Kotelawala deserves the credit for summoning a meeting of Golden Key’s debtors at the BMICH, facing them and assuming responsibility for the debts. He did not choose a coward’s path of running away as others have done before. Nothing less could have been expected from a nephew of Sir. John Kotelawala. But what Golden Key owes its depositors and what assets back those deposits has not been made public. What is fairly well known is that the Ceylinco Group, whose two strongest companies are Ceylinco Insurance and the Seylan Bank, is deeply into real estate and property development and are not without assets. Given today’s economic conditions, it will be hard to dispose of real estate at a realistic price. Distress sales inevitably yield anything but fair value and, in this case, the relationship between the seller and Golden Key will raise questions on the legitimacy of using Peter’s cash to meet Paul’s liabilities even though Peter and Paul belong to the same group with an interlinked management with Kotelawala at its head.

It is obvious that the whole financial services sector and not just the Ceylinco-Seylan Group will be at risk if depositors feel that their money is not safe in banks or finance companies. Given that the country was very much into the Christmas holidays, there was no serious run on the Seylan Bank on Friday. But that should not breed complacency. It is the responsibility of the Central Bank, described as the ``lender of last resort,’’ to maintain the stability of the financial system and the bank, obviously, is gathering the necessary information which must precede the mapping out of a strategy. It is obvious that there have been regulatory failures just as much there has been commonsense failures, often actuated by greed, that enabled a credit card company not licensed to take deposits to mobilize deposits in a big way on the basis that such funds merely secured credit card spending. High interest rates dangled before gullible depositors drew in the cash with a sad lack of commonsense by investors who did not seem to understand that aggressive deposit seeking and too-good-to-be-true interest rate offers too often means borrowing from Peter to pay Paul.

The Ceylinco-Seylan Group comprises of around 300 companies into all manner of businesses. Lalith Kotelawala has accused the Golden Key CEO of ``mismanagement’’ and accepted his resignation not only from the company he headed but also the Seylan Bank and The Finance Company plc, the country’s oldest finance company. While there are many who will insist that a single executive could not have created a situation incurring giant liabilities of the scale mentioned without culpability elsewhere up and down the line, let us not forget a derivatives trader on Singapore’s International Monetary Exchange called Nick Leeson who some years ago brought down Barings Bank. He first made big bucks for his employer earning pounds 10 million, which was 10% of Barings annual income. But his luck soon ran sour and he used a Baring’s error account (accounts used to correct mistakes in trading) to hide what was happening. The bubble eventually burst leaving mind boggling losses that brought down Barings.
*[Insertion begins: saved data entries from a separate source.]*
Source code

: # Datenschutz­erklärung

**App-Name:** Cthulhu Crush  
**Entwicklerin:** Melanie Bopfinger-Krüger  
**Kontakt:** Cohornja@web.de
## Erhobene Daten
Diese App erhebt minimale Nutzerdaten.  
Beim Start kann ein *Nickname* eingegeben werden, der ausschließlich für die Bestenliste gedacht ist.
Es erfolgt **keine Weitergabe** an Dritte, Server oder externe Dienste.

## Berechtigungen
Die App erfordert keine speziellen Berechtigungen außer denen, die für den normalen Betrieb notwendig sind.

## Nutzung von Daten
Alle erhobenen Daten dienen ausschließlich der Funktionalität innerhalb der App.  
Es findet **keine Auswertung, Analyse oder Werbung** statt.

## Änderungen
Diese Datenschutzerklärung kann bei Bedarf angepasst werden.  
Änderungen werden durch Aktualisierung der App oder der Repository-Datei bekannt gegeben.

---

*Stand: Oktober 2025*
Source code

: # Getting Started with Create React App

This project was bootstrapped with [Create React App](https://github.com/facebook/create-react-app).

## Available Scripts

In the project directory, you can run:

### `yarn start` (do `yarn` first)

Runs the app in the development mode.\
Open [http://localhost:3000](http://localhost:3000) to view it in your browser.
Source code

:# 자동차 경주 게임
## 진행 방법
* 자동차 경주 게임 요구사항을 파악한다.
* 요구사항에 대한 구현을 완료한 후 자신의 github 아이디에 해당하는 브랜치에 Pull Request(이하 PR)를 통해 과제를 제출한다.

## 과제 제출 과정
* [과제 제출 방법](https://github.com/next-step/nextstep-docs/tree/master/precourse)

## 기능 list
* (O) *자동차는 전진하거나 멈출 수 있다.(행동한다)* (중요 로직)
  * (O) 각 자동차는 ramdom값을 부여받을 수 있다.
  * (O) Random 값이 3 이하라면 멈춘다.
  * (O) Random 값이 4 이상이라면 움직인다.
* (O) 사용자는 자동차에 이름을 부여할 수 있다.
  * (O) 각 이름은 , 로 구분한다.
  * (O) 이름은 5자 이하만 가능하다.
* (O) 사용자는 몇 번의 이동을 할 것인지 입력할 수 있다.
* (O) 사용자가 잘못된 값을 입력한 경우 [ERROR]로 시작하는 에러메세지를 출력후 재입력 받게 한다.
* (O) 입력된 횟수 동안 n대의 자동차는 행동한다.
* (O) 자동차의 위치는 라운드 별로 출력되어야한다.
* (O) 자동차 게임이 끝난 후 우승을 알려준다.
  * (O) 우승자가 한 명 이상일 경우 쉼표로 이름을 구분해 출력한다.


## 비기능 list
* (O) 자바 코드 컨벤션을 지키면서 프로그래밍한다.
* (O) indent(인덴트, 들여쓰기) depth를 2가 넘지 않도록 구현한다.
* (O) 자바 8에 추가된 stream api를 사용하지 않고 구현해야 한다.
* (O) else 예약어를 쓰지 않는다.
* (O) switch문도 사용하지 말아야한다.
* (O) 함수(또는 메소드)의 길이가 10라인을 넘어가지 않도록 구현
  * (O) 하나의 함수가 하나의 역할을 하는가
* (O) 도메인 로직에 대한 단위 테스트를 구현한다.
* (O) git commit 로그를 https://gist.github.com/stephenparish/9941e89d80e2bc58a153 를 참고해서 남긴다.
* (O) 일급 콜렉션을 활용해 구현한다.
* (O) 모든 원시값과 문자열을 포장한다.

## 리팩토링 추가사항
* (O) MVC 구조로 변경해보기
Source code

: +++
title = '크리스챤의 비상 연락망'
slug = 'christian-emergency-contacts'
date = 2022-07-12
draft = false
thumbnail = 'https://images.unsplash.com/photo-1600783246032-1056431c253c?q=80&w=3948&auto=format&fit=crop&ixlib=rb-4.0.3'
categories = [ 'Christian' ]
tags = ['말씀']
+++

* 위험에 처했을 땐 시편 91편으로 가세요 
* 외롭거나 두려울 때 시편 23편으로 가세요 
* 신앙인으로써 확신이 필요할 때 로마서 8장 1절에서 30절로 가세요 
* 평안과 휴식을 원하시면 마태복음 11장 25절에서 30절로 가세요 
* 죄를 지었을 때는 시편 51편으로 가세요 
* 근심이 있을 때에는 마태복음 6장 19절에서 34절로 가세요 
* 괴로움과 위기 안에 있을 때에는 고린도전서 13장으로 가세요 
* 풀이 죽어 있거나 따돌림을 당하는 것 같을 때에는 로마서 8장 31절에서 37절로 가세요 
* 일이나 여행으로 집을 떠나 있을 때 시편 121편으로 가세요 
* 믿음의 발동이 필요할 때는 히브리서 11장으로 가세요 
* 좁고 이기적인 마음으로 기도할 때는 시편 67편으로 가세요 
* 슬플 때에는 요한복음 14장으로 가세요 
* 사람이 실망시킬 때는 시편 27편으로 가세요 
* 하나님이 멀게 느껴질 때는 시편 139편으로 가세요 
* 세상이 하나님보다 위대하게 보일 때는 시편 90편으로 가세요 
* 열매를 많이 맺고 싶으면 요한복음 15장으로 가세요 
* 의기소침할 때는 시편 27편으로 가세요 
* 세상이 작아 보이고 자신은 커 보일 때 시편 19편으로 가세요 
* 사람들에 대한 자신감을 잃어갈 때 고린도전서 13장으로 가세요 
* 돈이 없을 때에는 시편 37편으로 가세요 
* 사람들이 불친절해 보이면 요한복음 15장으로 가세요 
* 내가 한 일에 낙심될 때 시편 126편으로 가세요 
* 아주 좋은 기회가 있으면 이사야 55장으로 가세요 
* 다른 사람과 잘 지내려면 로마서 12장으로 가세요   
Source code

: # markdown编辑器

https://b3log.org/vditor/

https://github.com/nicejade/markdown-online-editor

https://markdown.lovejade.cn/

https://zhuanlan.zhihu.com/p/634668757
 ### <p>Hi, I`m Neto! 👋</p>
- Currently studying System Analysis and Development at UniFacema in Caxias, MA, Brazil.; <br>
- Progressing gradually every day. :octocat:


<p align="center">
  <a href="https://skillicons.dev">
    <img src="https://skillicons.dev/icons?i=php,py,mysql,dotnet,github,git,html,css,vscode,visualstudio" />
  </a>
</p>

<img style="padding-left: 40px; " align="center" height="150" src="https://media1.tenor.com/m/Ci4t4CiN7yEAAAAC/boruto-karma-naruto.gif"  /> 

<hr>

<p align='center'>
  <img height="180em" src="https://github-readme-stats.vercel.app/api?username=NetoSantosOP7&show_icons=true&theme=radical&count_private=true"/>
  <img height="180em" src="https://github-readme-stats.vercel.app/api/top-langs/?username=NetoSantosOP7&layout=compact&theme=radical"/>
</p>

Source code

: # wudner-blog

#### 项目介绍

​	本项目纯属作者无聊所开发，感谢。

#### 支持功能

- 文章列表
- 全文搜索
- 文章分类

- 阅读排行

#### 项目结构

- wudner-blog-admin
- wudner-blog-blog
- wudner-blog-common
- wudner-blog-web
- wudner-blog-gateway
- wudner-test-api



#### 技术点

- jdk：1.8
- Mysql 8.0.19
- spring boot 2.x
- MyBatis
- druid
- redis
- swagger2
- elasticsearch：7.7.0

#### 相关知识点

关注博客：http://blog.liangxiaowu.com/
The moral in this story is that when the going is good, the guys who are making the money are institutionally treated as ``golden boys.’’ There is no golden key left in their hands when the smelly stuff hits the fan. The public must be told how not just a camel but a whole coach and six had been driven through the regulatory needle. Is nobody watching when impossibly high interest rates are being publicly offered and finding out how this is possible? The immediate issue is to ensure that there is no crisis of confidence in the financial system. The Central Bank pumped billions of rupees of public funds when Mercantile Credit collapsed ensuring depositors lost nothing. Those who put their money in some other finance companies were less lucky. They Ceylinco Group has in the past itself rescued at least one failed finance company. Perhaps a strong bank like the state-owned Bank of Ceylon may now have to play a similar role. We will have to wait and see how events will unfold in the New Year but, as Mr. Chandra Jayaratne, a former Chairman of the Ceylon Chamber of Commerce has suggested, an apolitical think tank must work out a strategy that is in the national interest.